Ketika fokus pencariannya adalah pada pengembalian modal dan mencari keuntungan, maka apa pun caranya ia akan halalkan. Ia akan berusaha untuk mengumpulkan kembali dana yang telah dikeluarkan dengan mencari sumber-sumber penghasilan lain di luar pendapatan resminya.

Mudah diduga bahwa ia akan memanfaatkan posisi dan wewenangnya sebagai kepala daerah untuk mencari sebanyak mungkin uang.

Sebab, meskipun penghasilan resminya yang mencakup gaji dan tunjangan-tunjangan lain itu sudah cukup besar menurut ukuran penghasilan rata-rata orang Indonesia, penghasilan itu tetap tidak akan cukup untuk sekedar “impas” menutupi ongkos politik yang sudah dikeluarkan guna meraih jabatan kepala daerah.

Maka, tidaklah mengherankan manakala korupsi berjemaah, kolusi mengakar, dan nepotisme kian menguat.
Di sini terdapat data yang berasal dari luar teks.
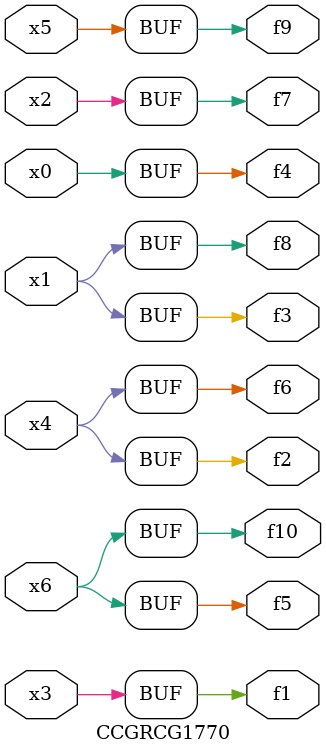
<source format=v>
module CCGRCG1770(
	input x0, x1, x2, x3, x4, x5, x6,
	output f1, f2, f3, f4, f5, f6, f7, f8, f9, f10
);
	assign f1 = x3;
	assign f2 = x4;
	assign f3 = x1;
	assign f4 = x0;
	assign f5 = x6;
	assign f6 = x4;
	assign f7 = x2;
	assign f8 = x1;
	assign f9 = x5;
	assign f10 = x6;
endmodule

</source>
Di sini, kita dapat melihat dengan gamblang perihal korelasi simetris antara mahalnya ongkos politik jelang Pilkada dengan praktik korupsi yang acap dilakukan banyak kepala daerah.

Lalu, bagaimana dengan para kandidat kepala daerah di Nusa Tenggara Timur (NTT)  yang maju dalam pesta Pilkada pada bulan Desember mendatang?

Ya, kita menanti cerita-cerita menarik dari meraka. Tetapi, satu hal yang menjadi keyakinan kita bersama bahwa ongkos politik para kandidat di NTT tentu tidak berbeda jauh dengan data dan riset yang sudah dielaborasi dalam tulisan ini.

Kita juga harus jujur bahwa sejauh ini kita tidak melihat pemerintah dan Komisi Pemilihan Umum Daerah (KPUD) akan mampu membendung politik uang di NTT. Para calon kepala daerah yang tidak punya uang suka atau tidak suka akan tersingkir. Calon independen akan semakin kesulitan.

Dengan berat hati kita akan berhadapan dengan kekuasaan uang, meski sekali-kali kita dihibur dengan pidato kampanye yang kelihatannya populis atau pro-rakyat.

Dalam aras yang sama, kita juga digiring pada suatu anomali bahwa demokrasi de facto tidak lagi berasaskan kedaulatan rakyat, tetapi kedaulatan uang.

Maka, ada benarnya ketika seorang teman berkicau lewat status facebook-nya: “Dalam politik, yang kekal bukan lagi kedaulatan rakyat, melainkan kedaulatan uang”.

Tetapi, apakah kita ingin terus hidup dalam anomali seperti itu? Mari kita satukan tekad dan semangat untuk NTT yang lebih baik!

Penulis – yang meminati masalah sosial dan politik – adalah calon imam Ordo Fransiskan. Kini ia sedang studi di Sekolah Tinggi Filsafat Driyarkara Jakarta.